Second time I use the toilet I was feeling a little more confident. This was just a couple of days ago, my first morning in the bus after settlement on my house. No worries, I had just had a lot of my 12 volt wiring in the bus fixed, things labeled, fused, fixed up, I had a brand new water pump I’d installed a few weeks before and I’d read up a little more on the operation of the toilet, along with the usual friends advising me about how they used to do it when they had been on boats in the past.

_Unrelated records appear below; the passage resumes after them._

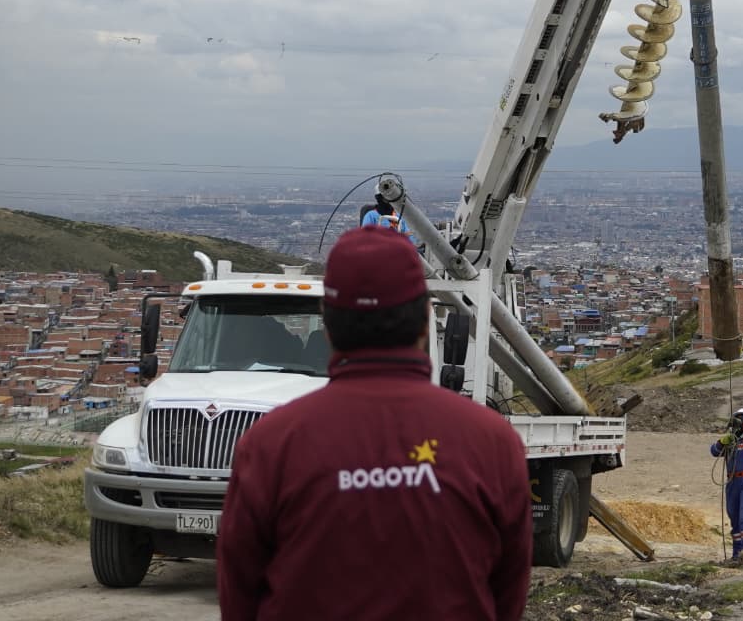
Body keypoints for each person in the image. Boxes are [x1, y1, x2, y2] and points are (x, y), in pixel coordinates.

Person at [217, 226, 532, 621]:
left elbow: (239, 597)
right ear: (425, 318)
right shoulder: (492, 444)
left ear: (327, 325)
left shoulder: (270, 446)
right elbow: (507, 596)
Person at [710, 408, 743, 558]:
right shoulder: (732, 440)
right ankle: (737, 554)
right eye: (738, 420)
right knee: (735, 519)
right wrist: (722, 442)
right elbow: (714, 451)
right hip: (732, 482)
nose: (739, 423)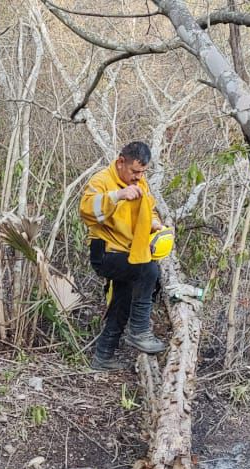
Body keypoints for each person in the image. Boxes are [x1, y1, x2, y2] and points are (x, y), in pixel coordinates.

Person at [80, 141, 170, 371]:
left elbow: (148, 209)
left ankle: (103, 357)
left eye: (143, 172)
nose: (138, 177)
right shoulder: (101, 180)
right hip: (106, 253)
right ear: (121, 162)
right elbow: (86, 209)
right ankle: (139, 331)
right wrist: (118, 195)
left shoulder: (140, 183)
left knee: (124, 301)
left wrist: (155, 224)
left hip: (128, 252)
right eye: (135, 171)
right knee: (148, 270)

Fill the bowl with water, this one isn’t going to stick straight on the bowl, do my business, hit the flush.
Nothing.
Try all the buttons, nothings working.
Once again I drop the lid, close the bathroom door and try to figure out what might have gone wrong. Water pump is working so next thing is to check the fuses, and of course the fuses for the toilet are in behind a board on the wall with many screws holding it in. Still after some mucking around I discovered a blown 10A fuse, replaced it with a 15A and went back to flush my problems away. But now the water had all drained away while I’d been mucking around getting to the fuse box and of course I was faced with the same problem as before, everything had stuck fast to the bowl and refused to budge.
So I armed myself with the closest thing at hand for the job and began bulldozing the ‘deposit’ towards the drain hole using a sardine lid from the night before, while flushing and filling.
Man, twice in a row.
So the third morning I wake and need to face my morning ritual again, though I’m hoping this morning will be smoother. New water pump, new fuse, it’s got to work. Now, I don’t know if I just tend to be a little more ‘full of it’ than others, or perhaps mine are just heavy duty cloggers, but again the toilet refuses to flush down my business. I can faintly hear something clicking inside the toilet when I try and flush. More water comes into the bowl, but things seem to be clogged in the pipe going down the drain where the macerator is. So I alternate between filling with water, poking down the hole with a stick, then flushing, being careful not to flush while the stick is in the hole. After a while breaking up the solids with the stick, I flush again and hear the macerator start and the wast goes down the hole. Woohoo…
Since then I’ve tried to plan my ablutions around only going when I can get to a standard toilet and I’m still pretty nervous about the next time I’m going to have to use it, I might arm myself with a stick before hand ready. Though I’m also discovering after some research that there’s just sooo much more to an RV toilet than you might think. Toilet paper can cause major issues to pumps, seals macerators and holding tanks, so can most normally used toilet chemicals. Now I have to find myself some good bugs to go into my holding tank to try and keep down the bad odours and help break down paper and solids.
It’s a whole new world being responsible for your own waste, a world that hasn’t been good to me so far, I’m looking forward to reporting back after the next use that it will have been a pleasant simple experience.